* WHAT THE EXERCISE ASKS *
From the first line below to the last, reproduce the material exactly and leave out the images.

* EXTRACTED INFORMATION *
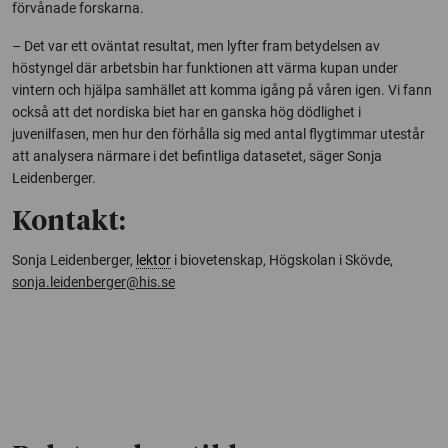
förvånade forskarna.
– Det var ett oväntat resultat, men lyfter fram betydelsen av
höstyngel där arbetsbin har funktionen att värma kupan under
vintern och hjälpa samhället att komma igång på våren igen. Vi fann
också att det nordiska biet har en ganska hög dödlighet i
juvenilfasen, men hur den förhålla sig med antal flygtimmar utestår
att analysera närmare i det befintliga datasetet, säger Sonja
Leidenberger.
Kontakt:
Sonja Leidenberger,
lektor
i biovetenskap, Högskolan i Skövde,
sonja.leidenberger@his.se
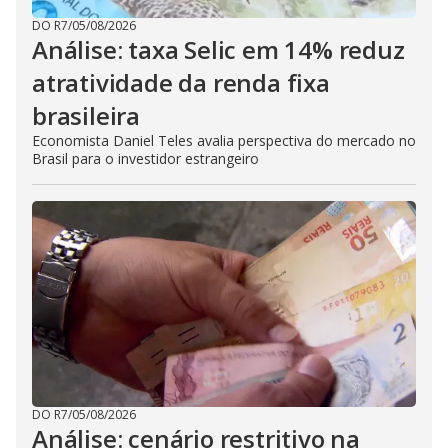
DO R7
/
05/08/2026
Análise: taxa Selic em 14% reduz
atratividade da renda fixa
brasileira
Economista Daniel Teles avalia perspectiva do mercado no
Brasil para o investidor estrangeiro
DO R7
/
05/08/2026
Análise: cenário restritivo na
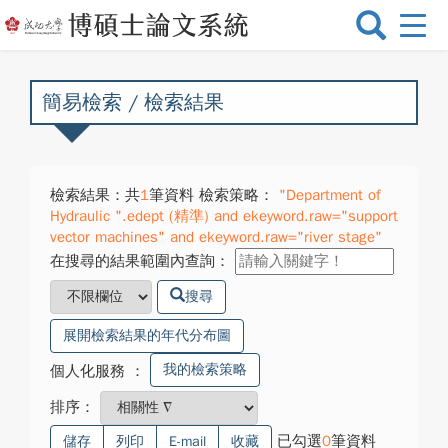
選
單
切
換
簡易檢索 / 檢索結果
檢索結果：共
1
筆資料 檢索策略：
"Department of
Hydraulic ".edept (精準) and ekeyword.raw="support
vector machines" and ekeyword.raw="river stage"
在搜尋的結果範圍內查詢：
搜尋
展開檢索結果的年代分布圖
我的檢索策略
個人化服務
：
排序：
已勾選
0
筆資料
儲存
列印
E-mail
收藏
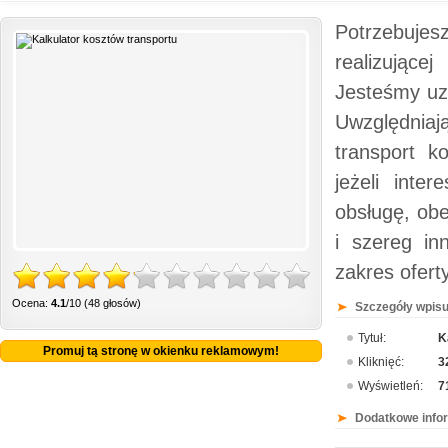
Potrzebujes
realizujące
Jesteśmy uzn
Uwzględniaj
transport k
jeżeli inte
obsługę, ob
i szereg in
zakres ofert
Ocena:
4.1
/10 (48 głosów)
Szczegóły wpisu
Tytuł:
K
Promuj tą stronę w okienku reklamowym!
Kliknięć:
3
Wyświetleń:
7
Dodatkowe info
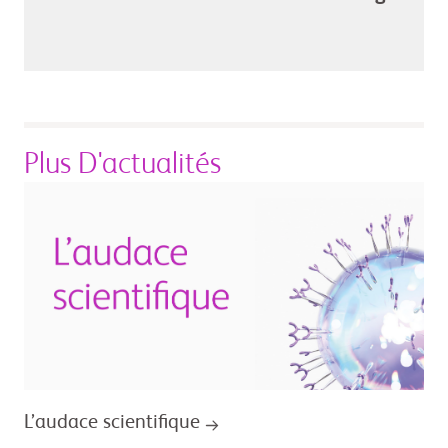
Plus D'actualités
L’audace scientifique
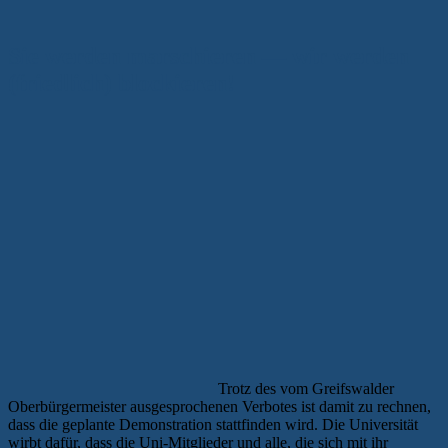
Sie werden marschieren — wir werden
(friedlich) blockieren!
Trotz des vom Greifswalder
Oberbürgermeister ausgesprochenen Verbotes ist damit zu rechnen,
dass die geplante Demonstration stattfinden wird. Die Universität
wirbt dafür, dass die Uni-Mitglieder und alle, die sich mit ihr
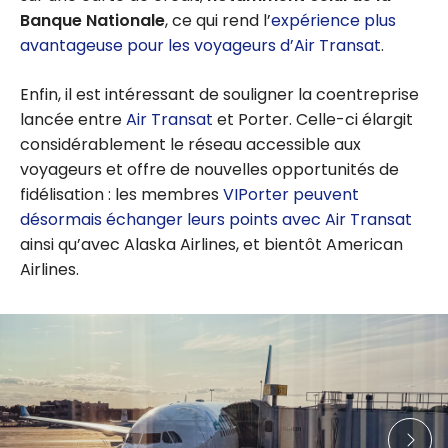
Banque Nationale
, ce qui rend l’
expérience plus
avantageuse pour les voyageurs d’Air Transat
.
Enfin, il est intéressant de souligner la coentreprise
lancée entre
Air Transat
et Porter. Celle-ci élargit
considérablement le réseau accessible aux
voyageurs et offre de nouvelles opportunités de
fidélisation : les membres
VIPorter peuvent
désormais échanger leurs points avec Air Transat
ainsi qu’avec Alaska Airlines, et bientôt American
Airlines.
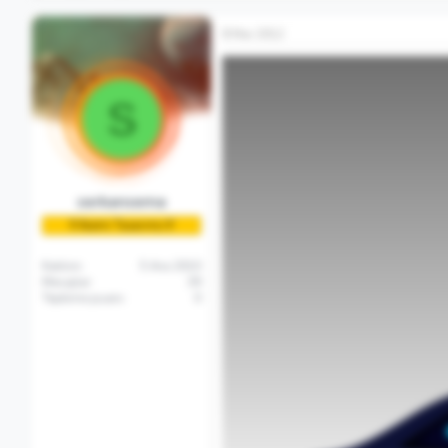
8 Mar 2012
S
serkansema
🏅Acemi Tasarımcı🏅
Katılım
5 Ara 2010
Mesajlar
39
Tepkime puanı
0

* ANSWER TO THE PROBLEM *
förvånade forskarna.
– Det var ett oväntat resultat, men lyfter fram betydelsen av
höstyngel där arbetsbin har funktionen att värma kupan under
vintern och hjälpa samhället att komma igång på våren igen. Vi fann
också att det nordiska biet har en ganska hög dödlighet i
juvenilfasen, men hur den förhålla sig med antal flygtimmar utestår
att analysera närmare i det befintliga datasetet, säger Sonja
Leidenberger.
Kontakt:
Sonja Leidenberger,
lektor
i biovetenskap, Högskolan i Skövde,
sonja.leidenberger@his.se
DO R7
/
05/08/2026
Análise: taxa Selic em 14% reduz
atratividade da renda fixa
brasileira
Economista Daniel Teles avalia perspectiva do mercado no
Brasil para o investidor estrangeiro
DO R7
/
05/08/2026
Análise: cenário restritivo na
選
單
切
換
簡易檢索 / 檢索結果
檢索結果：共
1
筆資料 檢索策略：
"Department of
Hydraulic ".edept (精準) and ekeyword.raw="support
vector machines" and ekeyword.raw="river stage"
在搜尋的結果範圍內查詢：
搜尋
展開檢索結果的年代分布圖
我的檢索策略
個人化服務
：
排序：
已勾選
0
筆資料
儲存
列印
E-mail
收藏
Potrzebujes
realizujące
Jesteśmy uzn
Uwzględniaj
transport k
jeżeli inte
obsługę, ob
i szereg in
zakres ofert
Ocena:
4.1
/10 (48 głosów)
Szczegóły wpisu
Tytuł:
K
Promuj tą stronę w okienku reklamowym!
Kliknięć:
3
Wyświetleń:
7
Dodatkowe info
Plus D'actualités
L’audace scientifique
Sie werden marschieren — wir werden
(friedlich) blockieren!
Trotz des vom Greifswalder
Oberbürgermeister ausgesprochenen Verbotes ist damit zu rechnen,
dass die geplante Demonstration stattfinden wird. Die Universität
wirbt dafür, dass die Uni-Mitglieder und alle, die sich mit ihr
Banque Nationale
, ce qui rend l’
expérience plus
avantageuse pour les voyageurs d’Air Transat
.
Enfin, il est intéressant de souligner la coentreprise
lancée entre
Air Transat
et Porter. Celle-ci élargit
considérablement le réseau accessible aux
voyageurs et offre de nouvelles opportunités de
fidélisation : les membres
VIPorter peuvent
désormais échanger leurs points avec Air Transat
ainsi qu’avec Alaska Airlines, et bientôt American
Airlines.
8 Mar 2012
S
serkansema
🏅Acemi Tasarımcı🏅
Katılım
5 Ara 2010
Mesajlar
39
Tepkime puanı
0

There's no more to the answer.